## TASK OBJECTIVE
Write the following entries out again exactly, skipping each image.

◇ ◇ ◇ ◇

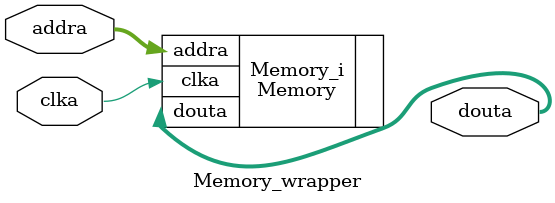
<source format=v>
`timescale 1 ps / 1 ps

module Memory_wrapper
   (addra,
    clka,
    douta);
  input [16:0]addra;
  input clka;
  output [15:0]douta;

  wire [16:0]addra;
  wire clka;
  wire [15:0]douta;

  Memory Memory_i
       (.addra(addra),
        .clka(clka),
        .douta(douta));
endmodule

</source>
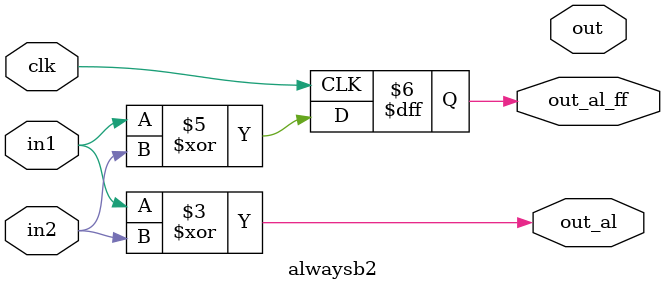
<source format=v>
`timescale 1ns / 1ps


module alwaysb2(
    input in1,in2,clk,
    output wire out,
    output reg out_al,
    output reg out_al_ff );
    assign out_assign = in1^in2;
    always @(*) out_al= in1^in2;
    always @(posedge clk) out_al_ff = in1^in2;
endmodule

</source>
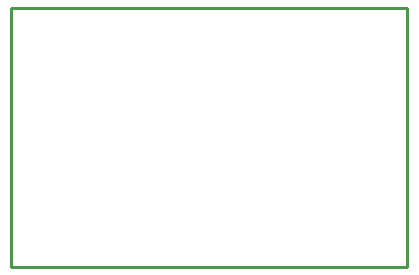
<source format=gko>
G04 Layer: BoardOutline*
G04 EasyEDA v6.1.33, Mon, 29 Apr 2019 08:20:16 GMT*
G04 411861b6da474a0787508d96397a8606,b00fa10de7d64fab8ce431aff4cbea96,10*
G04 Gerber Generator version 0.2*
G04 Scale: 100 percent, Rotated: No, Reflected: No *
G04 Dimensions in inches *
G04 leading zeros omitted , absolute positions ,2 integer and 4 decimal *
%FSLAX24Y24*%
%MOIN*%
G90*
G70D02*

%ADD10C,0.010000*%
G54D10*
G01X13139Y8640D02*
G01X13200Y8640D01*
G01X13200Y0D01*
G01X0Y0D01*
G01X0Y8640D01*
G01X13139Y8640D01*

%LPD*%
M00*
M02*

</source>
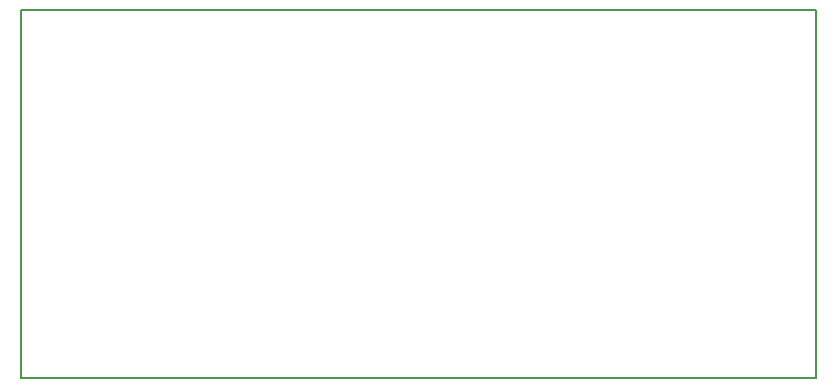
<source format=gbr>
G04 #@! TF.GenerationSoftware,KiCad,Pcbnew,5.0.2-bee76a0~70~ubuntu18.04.1*
G04 #@! TF.CreationDate,2019-01-18T08:46:58-08:00*
G04 #@! TF.ProjectId,SensorArray,53656e73-6f72-4417-9272-61792e6b6963,rev?*
G04 #@! TF.SameCoordinates,Original*
G04 #@! TF.FileFunction,Profile,NP*
%FSLAX46Y46*%
G04 Gerber Fmt 4.6, Leading zero omitted, Abs format (unit mm)*
G04 Created by KiCad (PCBNEW 5.0.2-bee76a0~70~ubuntu18.04.1) date Fri 18 Jan 2019 08:46:58 AM PST*
%MOMM*%
%LPD*%
G01*
G04 APERTURE LIST*
%ADD10C,0.150000*%
G04 APERTURE END LIST*
D10*
X129540000Y-69850000D02*
X129540000Y-70485000D01*
X196850000Y-69850000D02*
X129540000Y-69850000D01*
X196850000Y-70485000D02*
X196850000Y-69850000D01*
X129540000Y-71120000D02*
X129540000Y-70485000D01*
X129540000Y-100965000D02*
X129540000Y-71120000D01*
X130175000Y-100965000D02*
X129540000Y-100965000D01*
X196850000Y-100965000D02*
X130175000Y-100965000D01*
X196850000Y-100330000D02*
X196850000Y-100965000D01*
X196850000Y-70485000D02*
X196850000Y-100330000D01*
M02*

</source>
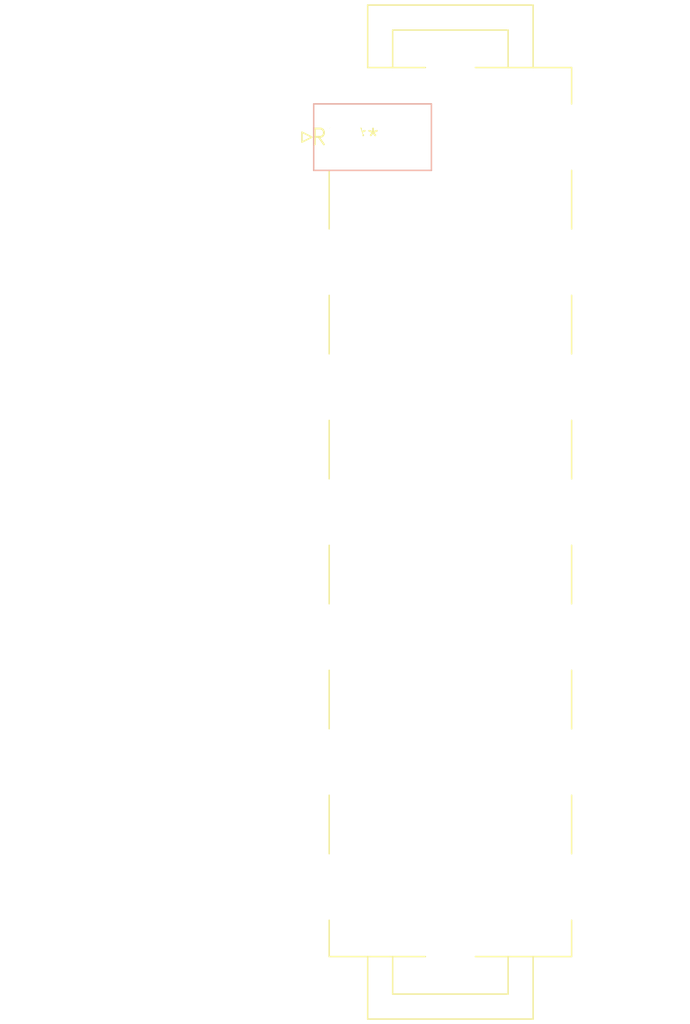
<source format=kicad_pcb>
(kicad_pcb (version 20240108) (generator pcbnew)

  (general
    (thickness 1.6)
  )

  (paper "A4")
  (layers
    (0 "F.Cu" signal)
    (31 "B.Cu" signal)
    (32 "B.Adhes" user "B.Adhesive")
    (33 "F.Adhes" user "F.Adhesive")
    (34 "B.Paste" user)
    (35 "F.Paste" user)
    (36 "B.SilkS" user "B.Silkscreen")
    (37 "F.SilkS" user "F.Silkscreen")
    (38 "B.Mask" user)
    (39 "F.Mask" user)
    (40 "Dwgs.User" user "User.Drawings")
    (41 "Cmts.User" user "User.Comments")
    (42 "Eco1.User" user "User.Eco1")
    (43 "Eco2.User" user "User.Eco2")
    (44 "Edge.Cuts" user)
    (45 "Margin" user)
    (46 "B.CrtYd" user "B.Courtyard")
    (47 "F.CrtYd" user "F.Courtyard")
    (48 "B.Fab" user)
    (49 "F.Fab" user)
    (50 "User.1" user)
    (51 "User.2" user)
    (52 "User.3" user)
    (53 "User.4" user)
    (54 "User.5" user)
    (55 "User.6" user)
    (56 "User.7" user)
    (57 "User.8" user)
    (58 "User.9" user)
  )

  (setup
    (pad_to_mask_clearance 0)
    (pcbplotparams
      (layerselection 0x00010fc_ffffffff)
      (plot_on_all_layers_selection 0x0000000_00000000)
      (disableapertmacros false)
      (usegerberextensions false)
      (usegerberattributes false)
      (usegerberadvancedattributes false)
      (creategerberjobfile false)
      (dashed_line_dash_ratio 12.000000)
      (dashed_line_gap_ratio 3.000000)
      (svgprecision 4)
      (plotframeref false)
      (viasonmask false)
      (mode 1)
      (useauxorigin false)
      (hpglpennumber 1)
      (hpglpenspeed 20)
      (hpglpendiameter 15.000000)
      (dxfpolygonmode false)
      (dxfimperialunits false)
      (dxfusepcbnewfont false)
      (psnegative false)
      (psa4output false)
      (plotreference false)
      (plotvalue false)
      (plotinvisibletext false)
      (sketchpadsonfab false)
      (subtractmaskfromsilk false)
      (outputformat 1)
      (mirror false)
      (drillshape 1)
      (scaleselection 1)
      (outputdirectory "")
    )
  )

  (net 0 "")

  (footprint "Molex_Mini-Fit_Sr_43915-xx14_2x07_P10.00mm_Vertical" (layer "F.Cu") (at 0 0))

)

</source>
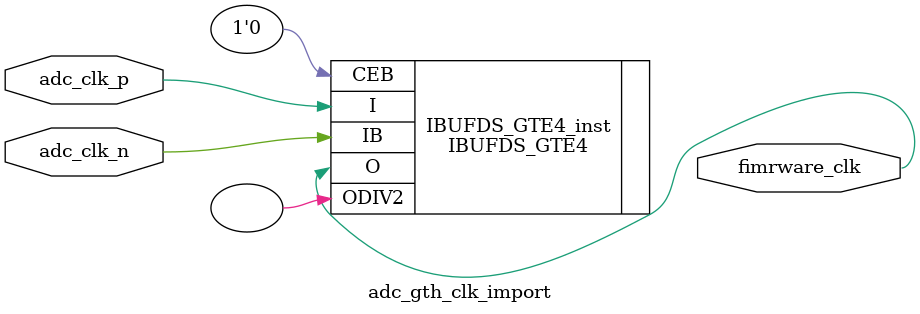
<source format=v>
module adc_gth_clk_import (input adc_clk_p,
                           input adc_clk_n,
                           output fimrware_clk);

  IBUFDS_GTE4 #(
     .REFCLK_EN_TX_PATH(1'b0),   // Refer to Transceiver User Guide.
     .REFCLK_HROW_CK_SEL(2'b00), // Refer to Transceiver User Guide.
     .REFCLK_ICNTL_RX(2'b00)     // Refer to Transceiver User Guide.
  )
  IBUFDS_GTE4_inst (
     .O(fimrware_clk),         // 1-bit output: Refer to Transceiver User Guide.
     .ODIV2(), // 1-bit output: Refer to Transceiver User Guide.
     .CEB(1'b0),     // 1-bit input: Refer to Transceiver User Guide.
     .I(adc_clk_p),         // 1-bit input: Refer to Transceiver User Guide.
     .IB(adc_clk_n)        // 1-bit input: Refer to Transceiver User Guide.
  );

endmodule

</source>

◇ ◇ ◇ ◇

## SOLUTION FOR THIS PROBLEM
<source format=v>
`timescale 1 ps / 1 ps

module Memory_wrapper
   (addra,
    clka,
    douta);
  input [16:0]addra;
  input clka;
  output [15:0]douta;

  wire [16:0]addra;
  wire clka;
  wire [15:0]douta;

  Memory Memory_i
       (.addra(addra),
        .clka(clka),
        .douta(douta));
endmodule

</source>
<source format=v>
`timescale 1ns / 1ps


module alwaysb2(
    input in1,in2,clk,
    output wire out,
    output reg out_al,
    output reg out_al_ff );
    assign out_assign = in1^in2;
    always @(*) out_al= in1^in2;
    always @(posedge clk) out_al_ff = in1^in2;
endmodule

</source>
<source format=gko>
G04 Layer: BoardOutline*
G04 EasyEDA v6.1.33, Mon, 29 Apr 2019 08:20:16 GMT*
G04 411861b6da474a0787508d96397a8606,b00fa10de7d64fab8ce431aff4cbea96,10*
G04 Gerber Generator version 0.2*
G04 Scale: 100 percent, Rotated: No, Reflected: No *
G04 Dimensions in inches *
G04 leading zeros omitted , absolute positions ,2 integer and 4 decimal *
%FSLAX24Y24*%
%MOIN*%
G90*
G70D02*

%ADD10C,0.010000*%
G54D10*
G01X13139Y8640D02*
G01X13200Y8640D01*
G01X13200Y0D01*
G01X0Y0D01*
G01X0Y8640D01*
G01X13139Y8640D01*

%LPD*%
M00*
M02*

</source>
<source format=gbr>
G04 #@! TF.GenerationSoftware,KiCad,Pcbnew,5.0.2-bee76a0~70~ubuntu18.04.1*
G04 #@! TF.CreationDate,2019-01-18T08:46:58-08:00*
G04 #@! TF.ProjectId,SensorArray,53656e73-6f72-4417-9272-61792e6b6963,rev?*
G04 #@! TF.SameCoordinates,Original*
G04 #@! TF.FileFunction,Profile,NP*
%FSLAX46Y46*%
G04 Gerber Fmt 4.6, Leading zero omitted, Abs format (unit mm)*
G04 Created by KiCad (PCBNEW 5.0.2-bee76a0~70~ubuntu18.04.1) date Fri 18 Jan 2019 08:46:58 AM PST*
%MOMM*%
%LPD*%
G01*
G04 APERTURE LIST*
%ADD10C,0.150000*%
G04 APERTURE END LIST*
D10*
X129540000Y-69850000D02*
X129540000Y-70485000D01*
X196850000Y-69850000D02*
X129540000Y-69850000D01*
X196850000Y-70485000D02*
X196850000Y-69850000D01*
X129540000Y-71120000D02*
X129540000Y-70485000D01*
X129540000Y-100965000D02*
X129540000Y-71120000D01*
X130175000Y-100965000D02*
X129540000Y-100965000D01*
X196850000Y-100965000D02*
X130175000Y-100965000D01*
X196850000Y-100330000D02*
X196850000Y-100965000D01*
X196850000Y-70485000D02*
X196850000Y-100330000D01*
M02*

</source>
<source format=kicad_pcb>
(kicad_pcb (version 20240108) (generator pcbnew)

  (general
    (thickness 1.6)
  )

  (paper "A4")
  (layers
    (0 "F.Cu" signal)
    (31 "B.Cu" signal)
    (32 "B.Adhes" user "B.Adhesive")
    (33 "F.Adhes" user "F.Adhesive")
    (34 "B.Paste" user)
    (35 "F.Paste" user)
    (36 "B.SilkS" user "B.Silkscreen")
    (37 "F.SilkS" user "F.Silkscreen")
    (38 "B.Mask" user)
    (39 "F.Mask" user)
    (40 "Dwgs.User" user "User.Drawings")
    (41 "Cmts.User" user "User.Comments")
    (42 "Eco1.User" user "User.Eco1")
    (43 "Eco2.User" user "User.Eco2")
    (44 "Edge.Cuts" user)
    (45 "Margin" user)
    (46 "B.CrtYd" user "B.Courtyard")
    (47 "F.CrtYd" user "F.Courtyard")
    (48 "B.Fab" user)
    (49 "F.Fab" user)
    (50 "User.1" user)
    (51 "User.2" user)
    (52 "User.3" user)
    (53 "User.4" user)
    (54 "User.5" user)
    (55 "User.6" user)
    (56 "User.7" user)
    (57 "User.8" user)
    (58 "User.9" user)
  )

  (setup
    (pad_to_mask_clearance 0)
    (pcbplotparams
      (layerselection 0x00010fc_ffffffff)
      (plot_on_all_layers_selection 0x0000000_00000000)
      (disableapertmacros false)
      (usegerberextensions false)
      (usegerberattributes false)
      (usegerberadvancedattributes false)
      (creategerberjobfile false)
      (dashed_line_dash_ratio 12.000000)
      (dashed_line_gap_ratio 3.000000)
      (svgprecision 4)
      (plotframeref false)
      (viasonmask false)
      (mode 1)
      (useauxorigin false)
      (hpglpennumber 1)
      (hpglpenspeed 20)
      (hpglpendiameter 15.000000)
      (dxfpolygonmode false)
      (dxfimperialunits false)
      (dxfusepcbnewfont false)
      (psnegative false)
      (psa4output false)
      (plotreference false)
      (plotvalue false)
      (plotinvisibletext false)
      (sketchpadsonfab false)
      (subtractmaskfromsilk false)
      (outputformat 1)
      (mirror false)
      (drillshape 1)
      (scaleselection 1)
      (outputdirectory "")
    )
  )

  (net 0 "")

  (footprint "Molex_Mini-Fit_Sr_43915-xx14_2x07_P10.00mm_Vertical" (layer "F.Cu") (at 0 0))

)

</source>
<source format=v>
module adc_gth_clk_import (input adc_clk_p,
                           input adc_clk_n,
                           output fimrware_clk);

  IBUFDS_GTE4 #(
     .REFCLK_EN_TX_PATH(1'b0),   // Refer to Transceiver User Guide.
     .REFCLK_HROW_CK_SEL(2'b00), // Refer to Transceiver User Guide.
     .REFCLK_ICNTL_RX(2'b00)     // Refer to Transceiver User Guide.
  )
  IBUFDS_GTE4_inst (
     .O(fimrware_clk),         // 1-bit output: Refer to Transceiver User Guide.
     .ODIV2(), // 1-bit output: Refer to Transceiver User Guide.
     .CEB(1'b0),     // 1-bit input: Refer to Transceiver User Guide.
     .I(adc_clk_p),         // 1-bit input: Refer to Transceiver User Guide.
     .IB(adc_clk_n)        // 1-bit input: Refer to Transceiver User Guide.
  );

endmodule

</source>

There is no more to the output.